A consciência ambiental e a vida alternativa que vinham crescendo desde as revoluções urbanas das últimas décadas - reforçadas pelos ventos do encontro ECO-92, no Rio de Janeiro - vão ser fundamentais na consolidação desse sistema de proteção à natureza dos Veadeiros - que, hoje, começa a sofrer uma nova ameaça: os plantadores de soja, conhecidos como “fazedores de deserto”.
Novos olhares
De outro lado, ao contrário do que se pensa, o ecoturismo não é uma atividade isenta, pura e não-poluidora. A abertura de trilhas, a construção de hotéis e pousadas, o lixo gerado e o esgoto não deixam de interferir no ambiente verde, mesmo que com menos impacto que outros ramos da economia.
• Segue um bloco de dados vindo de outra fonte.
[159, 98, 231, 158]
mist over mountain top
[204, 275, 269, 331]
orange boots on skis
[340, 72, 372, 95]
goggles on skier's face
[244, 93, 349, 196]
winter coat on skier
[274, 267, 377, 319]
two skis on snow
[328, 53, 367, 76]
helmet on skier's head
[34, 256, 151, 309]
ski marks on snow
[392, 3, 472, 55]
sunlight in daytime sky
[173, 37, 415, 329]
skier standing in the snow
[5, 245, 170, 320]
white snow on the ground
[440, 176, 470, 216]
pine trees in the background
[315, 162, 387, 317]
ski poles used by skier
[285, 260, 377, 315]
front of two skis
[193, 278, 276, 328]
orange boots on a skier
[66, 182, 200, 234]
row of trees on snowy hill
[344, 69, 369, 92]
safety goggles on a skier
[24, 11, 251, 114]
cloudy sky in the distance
A natureza também é explorada, mas de forma diferente. Ainda assim, parece ser este o melhor caminho para o chamado desenvolvimento sustentável.Nesta troca entre o paraíso e as cidades, além do impacto cultural, da interferência em costumes e comportamentos locais - uns positivos, outros negativos -, os turistas e os novos moradores também contribuíram para melhorar o perfil daqui. De certa forma, foram eles que ensinaram ao nativo a não só explorar, mas valorizar os Cerrados, a olhar diferente, a preservar e a “sentir a energia que rola aqui”.
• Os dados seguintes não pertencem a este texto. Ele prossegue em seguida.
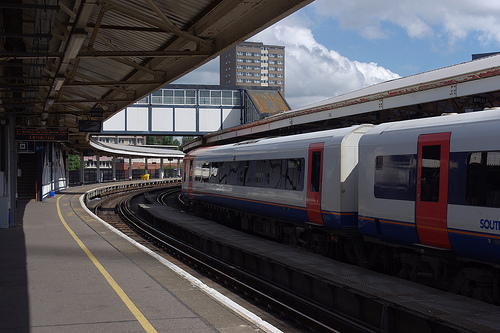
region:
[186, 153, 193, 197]
the door on a passenger train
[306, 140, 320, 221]
the door on a passenger train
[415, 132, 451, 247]
the door on a passenger train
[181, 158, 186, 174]
a window on a passenger train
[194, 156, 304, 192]
windows on a passenger train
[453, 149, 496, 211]
a window on a passenger train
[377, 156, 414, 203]
a window on a passenger train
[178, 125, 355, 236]
a car on a passenger train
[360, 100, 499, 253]
a car on a passenger train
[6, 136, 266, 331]
the loading ramp of a train station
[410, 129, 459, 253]
A red door on a metro train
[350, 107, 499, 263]
A blue, red and gray train car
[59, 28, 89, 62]
A ceiling light fixture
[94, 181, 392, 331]
Solid steel railroad tracks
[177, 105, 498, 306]
Two full train cars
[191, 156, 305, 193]
A set of windows on train car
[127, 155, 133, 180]
A gray support pole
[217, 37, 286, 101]
A tall brown residential building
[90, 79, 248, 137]
A white and gray walkway over the tracks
Nos primeiros tempos do turismo, alguns nativos se enchiam de admiração e espanto ao saberem que as pessoas vinham de longe e, depois, caminhavam quilômetros e quilômetros sob sol ou chuva, em trilhas íngremes, só para tomar banho de cachoeira. No povoado de São Jorge, particularmente, os recém-chegados, com exemplos, incentivaram os moradores a fazer jardins, plantar árvores e arborizar o povoado. E o cenário urbano mudou por completo. A noção, até o início da década de 1990, era de que, estando bem no “meio” da natureza, já tinha mato demais, então árvore na rua pra quê?
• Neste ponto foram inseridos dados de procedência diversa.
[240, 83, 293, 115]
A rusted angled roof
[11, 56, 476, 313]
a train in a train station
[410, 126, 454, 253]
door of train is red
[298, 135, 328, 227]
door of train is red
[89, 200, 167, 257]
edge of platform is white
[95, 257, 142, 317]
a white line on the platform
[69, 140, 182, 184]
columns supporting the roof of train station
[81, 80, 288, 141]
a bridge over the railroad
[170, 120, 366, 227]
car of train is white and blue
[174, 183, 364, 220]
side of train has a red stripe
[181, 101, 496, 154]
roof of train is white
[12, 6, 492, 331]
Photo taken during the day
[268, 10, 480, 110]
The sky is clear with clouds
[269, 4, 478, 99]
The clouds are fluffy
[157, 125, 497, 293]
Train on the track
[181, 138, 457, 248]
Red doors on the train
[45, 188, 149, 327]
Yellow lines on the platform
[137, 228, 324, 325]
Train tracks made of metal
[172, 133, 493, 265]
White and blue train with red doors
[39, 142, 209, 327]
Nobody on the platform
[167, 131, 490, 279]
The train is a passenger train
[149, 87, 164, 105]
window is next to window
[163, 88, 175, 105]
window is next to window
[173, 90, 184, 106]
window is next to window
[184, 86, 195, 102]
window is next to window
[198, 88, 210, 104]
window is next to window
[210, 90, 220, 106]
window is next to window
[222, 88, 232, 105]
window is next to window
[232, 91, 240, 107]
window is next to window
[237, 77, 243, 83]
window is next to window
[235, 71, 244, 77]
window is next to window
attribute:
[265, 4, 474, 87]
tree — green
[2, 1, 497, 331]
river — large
Na mesma frente, o céu ganhou um novo olhar. Ora, pois, direis ouvir estrelas? Aqui você vai ouvir e entendê-las. Exultar o pôr-do-sol e o nascer da lua cheia. Isso é possível, mas é não é praticado nem percebido nas grandes cidades. Nos Veadeiros, há tempo e lugar para apreciá-los e até promover rituais de consagração, banhar-se em energia ou fazer mentalizações. Como o chopinho pós expediente ou a academia de ginástica no mundo urbano, os astros-reis da Terra são, na Chapada, um álibi para o relaxamento de fim de tarde. Para o morador e o trabalhador, o calendário e as horas são gregorianos, mas, para o visitante, o tempo aqui é outro - não o do relógio e das datas, mas dividido somente em dia e noite. Ou está claro ou está escuro e é isso que determina o que se vai fazer.
Cachoeiras, campos floridos, lindas paisagens, céus literalmente divinos. Este é o místico acessível, a magia que independe de crença, a energia que dispensa tomada, um sentimento que pode ser resumido ao bem-estar. Quem não quer estar bem? Então, esteja na Chapada.